• Data extract
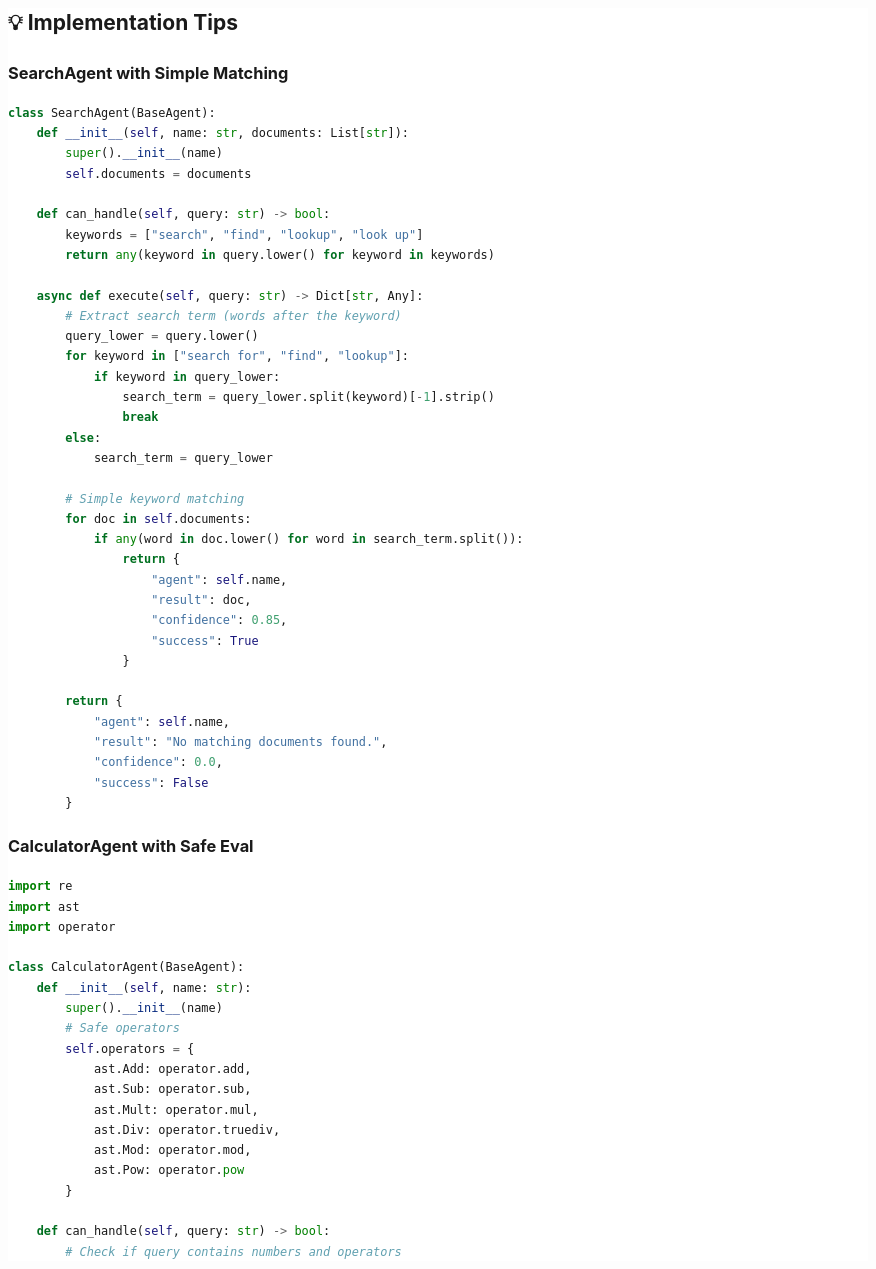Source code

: 
## 💡 Implementation Tips

### SearchAgent with Simple Matching
```python
class SearchAgent(BaseAgent):
    def __init__(self, name: str, documents: List[str]):
        super().__init__(name)
        self.documents = documents

    def can_handle(self, query: str) -> bool:
        keywords = ["search", "find", "lookup", "look up"]
        return any(keyword in query.lower() for keyword in keywords)

    async def execute(self, query: str) -> Dict[str, Any]:
        # Extract search term (words after the keyword)
        query_lower = query.lower()
        for keyword in ["search for", "find", "lookup"]:
            if keyword in query_lower:
                search_term = query_lower.split(keyword)[-1].strip()
                break
        else:
            search_term = query_lower

        # Simple keyword matching
        for doc in self.documents:
            if any(word in doc.lower() for word in search_term.split()):
                return {
                    "agent": self.name,
                    "result": doc,
                    "confidence": 0.85,
                    "success": True
                }

        return {
            "agent": self.name,
            "result": "No matching documents found.",
            "confidence": 0.0,
            "success": False
        }
```

### CalculatorAgent with Safe Eval
```python
import re
import ast
import operator

class CalculatorAgent(BaseAgent):
    def __init__(self, name: str):
        super().__init__(name)
        # Safe operators
        self.operators = {
            ast.Add: operator.add,
            ast.Sub: operator.sub,
            ast.Mult: operator.mul,
            ast.Div: operator.truediv,
            ast.Mod: operator.mod,
            ast.Pow: operator.pow
        }

    def can_handle(self, query: str) -> bool:
        # Check if query contains numbers and operators
```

• Task statement
When you find a line in the records that contains the word "documents", copy it.

• Task response
    def __init__(self, name: str, documents: List[str]):
        self.documents = documents
        for doc in self.documents:
            "result": "No matching documents found.",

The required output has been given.